Further, in their second-quarter earnings call, Walt Disney Co. (NYSE: DIS) executives sought to downplay reports that one of their prime networks, ESPN, has lost around 3.2 million subscribers in just over a year. Disney Chairman and CEO Bob Iger told analysts that ESPN's "modest" losses "were less than reported" by The Nielsen Co. and that 80% of the losses were due to declining pay-TV penetration, with "only a small percentage due to skinny packages." Iger also reiterated his earlier statement that ESPN, usually a pioneer in new media, doesn't plan to launch its own direct-to-consumer streaming service for at least five years.

— Alan Breznick, Cable/Video Practice Leader, Light Reading

danielcawrey 8/9/2015 | 4:54:58 PM
Re: The future of satellite TV... People are simply getting tired of paying so much for cable. Since most people also pay for broadband, I think there is perceived value in using the internet and streaming services to get exactly what you want. 
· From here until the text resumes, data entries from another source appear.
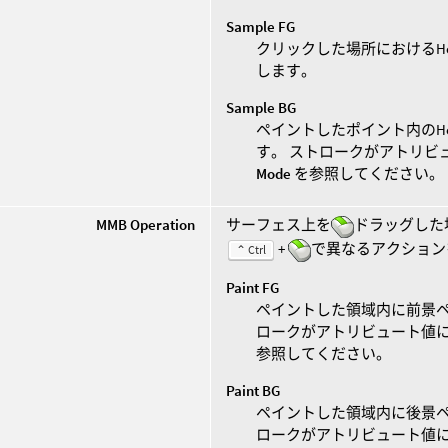
Sample FG
クリックした場所におけるHei
します。
Sample BG
ペイントしたポイント内のHei
す。 ストロークがアトリビ
Mode
を参照してください。
MMB Operation
サーフェス上を
ドラッグした
+
で異なるアクション
⌃ Ctrl
Paint FG
ペイントした領域内に前景ペイン
ロークがアトリビュート値
参照してください。
Paint BG
ペイントした領域内に後景ペイン
ロークがアトリビュート値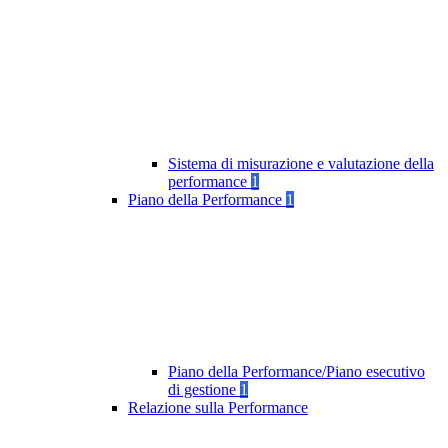
Sistema di misurazione e valutazione della
performance
1
Piano della Performance
1
Piano della Performance/Piano esecutivo
di gestione
1
Relazione sulla Performance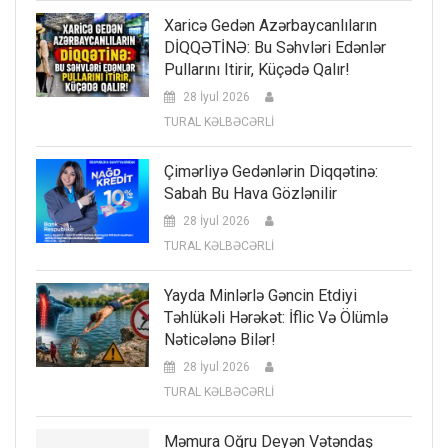
Xaricə Gedən Azərbaycanlıların
DİQQƏTİNƏ: Bu Səhvləri Edənlər
Pullarını Itirir, Küçədə Qalır!
28 İyul 2026
TURAL KƏLBƏCƏRLİ
Çimərliyə Gedənlərin Diqqətinə:
Sabah Bu Hava Gözlənilir
28 İyul 2026
TURAL KƏLBƏCƏRLİ
Yayda Minlərlə Gəncin Etdiyi
Təhlükəli Hərəkət: İflic Və Ölümlə
Nəticələnə Bilər!
28 İyul 2026
TURAL KƏLBƏCƏRLİ
Məmura Oğru Deyən Vətəndaş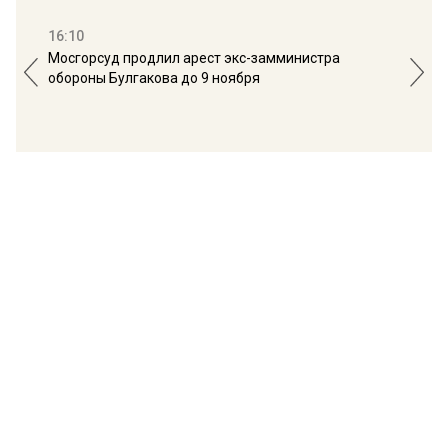
16:10
13:
Мосгорсуд продлил арест экс-замминистра
Дим
обороны Булгакова до 9 ноября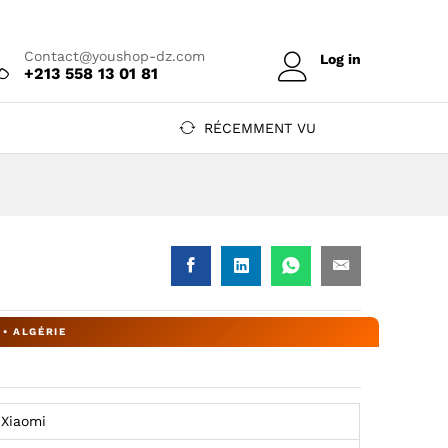
Prix sur devis
Contact@youshop-dz.com
Log in
+213 558 13 01 81
RÉCEMMENT VU
Z
 DZ
hop DZ
Xiaomi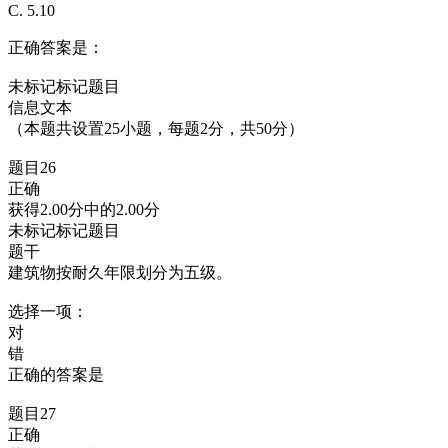
C. 5.10
正确答案是：
未标记标记题目
信息文本
（本题共设置25小题，每题2分，共50分）
题目26
正确
获得2.00分中的2.00分
未标记标记题目
题干
建筑物按耐久年限划分为五级。
选择一项：
对
错
正确的答案是
题目27
正确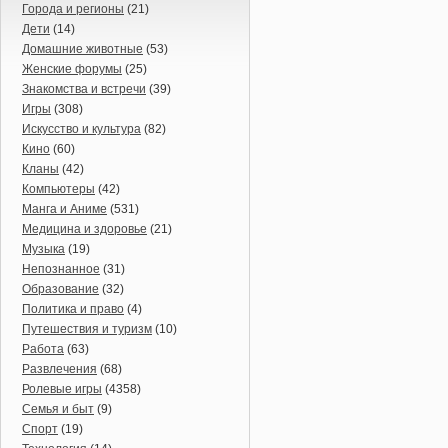
Города и регионы
(21)
Дети
(14)
Домашние животные
(53)
Женские форумы
(25)
Знакомства и встречи
(39)
Игры
(308)
Искусство и культура
(82)
Кино
(60)
Кланы
(42)
Компьютеры
(42)
Манга и Аниме
(531)
Медицина и здоровье
(21)
Музыка
(19)
Непознанное
(31)
Образование
(32)
Политика и право
(4)
Путешествия и туризм
(10)
Работа
(63)
Развлечения
(68)
Ролевые игры
(4358)
Семья и быт
(9)
Спорт
(19)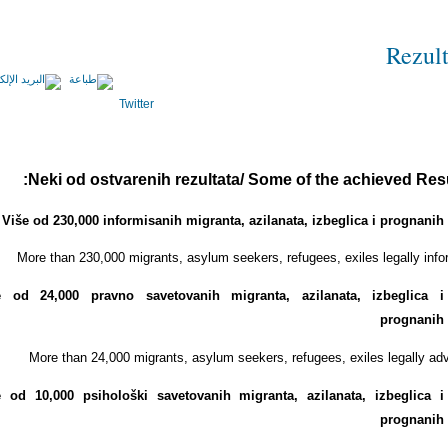
Rezult
Twitter
Neki od ostvarenih rezultata/ Some of the achieved Resu
Više od 230,000 informisanih migranta, azilanata, izbeglica i prognanih
More than 230,000 migrants, asylum seekers, refugees, exiles legally inf
e od 24,000 pravno savetovanih migranta, azilanata, izbeglica i
prognanih
More than 24,000 migrants, asylum seekers, refugees, exiles legally ad
e od 10,000 psihološki savetovanih migranta, azilanata, izbeglica i
prognanih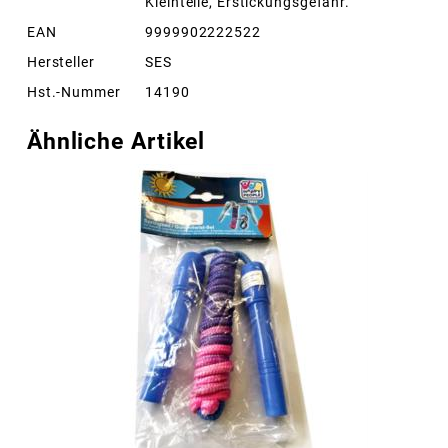
Kleinteile, Erstickungsgefahr.
EAN
9999902222522
Hersteller
SES
Hst.-Nummer
14190
Ähnliche Artikel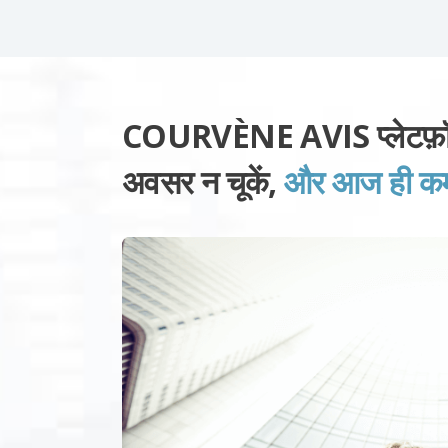
COURVÈNE AVIS प्लेटफ़ॉर्
अवसर न चूकें,
और आज ही कमाई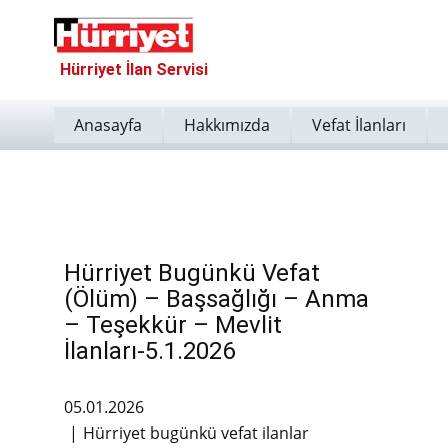
Hürriyet İlan Servisi
Anasayfa
Hakkımızda
Vefat İlanları
Hürriyet Bugünkü Vefat
(Ölüm) – Başsağlığı – Anma
– Teşekkür – Mevlit
İlanları-5.1.2026
05.01.2026
Hürriyet bugünkü vefat ilanlar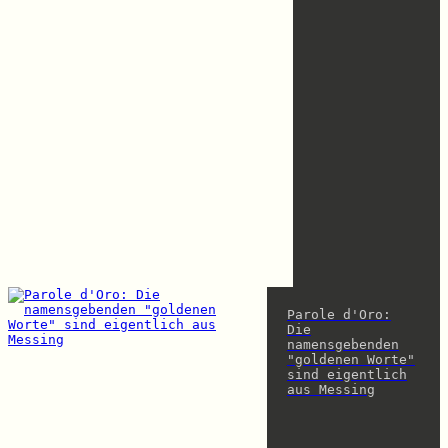
Parole d'Oro:
Die
namensgebenden
"goldenen Worte"
sind eigentlich
aus Messing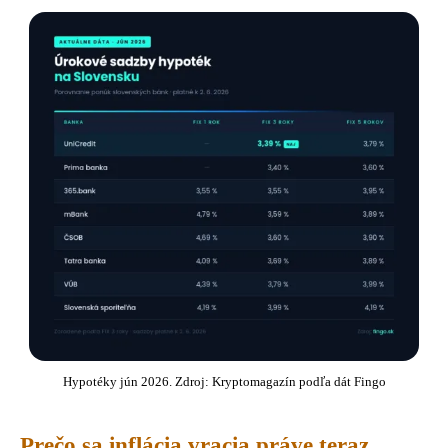
Hypotéky jún 2026. Zdroj: Kryptomagazín podľa dát Fingo
Prečo sa inflácia vracia práve teraz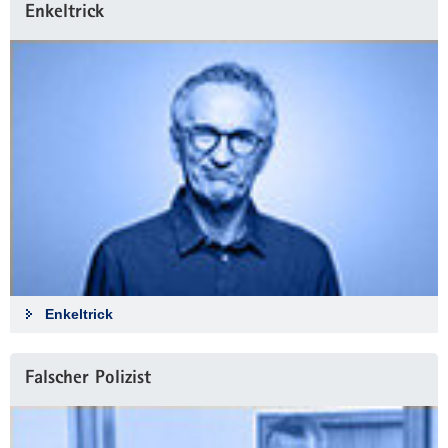
Enkeltrick
Enkeltrick
Falscher Polizist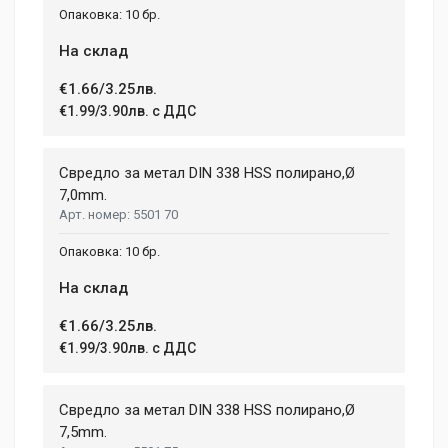
10 бр.
На склад
€1.66/3.25лв.
€1.99/3.90лв. с ДДС
Свредло за метал DIN 338 HSS полирано,Ø
7,0mm.
5501 70
10 бр.
На склад
€1.66/3.25лв.
€1.99/3.90лв. с ДДС
Свредло за метал DIN 338 HSS полирано,Ø
7,5mm.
That's precisely what I do. 
mhhf1ve 8/6/2015 | 5:43:15 PM
The future of satellite TV... Satellite TV is a service that has always been a bit mysterious to me. Sure, it's awesome for rural customers, but that's not exactly a growth market, is it? 

And with more and more wireless networks expanding... Satellite has more competition that can be more nimbe due to technology advances. Satellite tech is incredibly costly to improve -- they have to launch more satellites.

Drones are also coming to compete. Once someone makes a plane/drone/balloon that can act as a cell tower and fly indefinitely... why do we need satellites?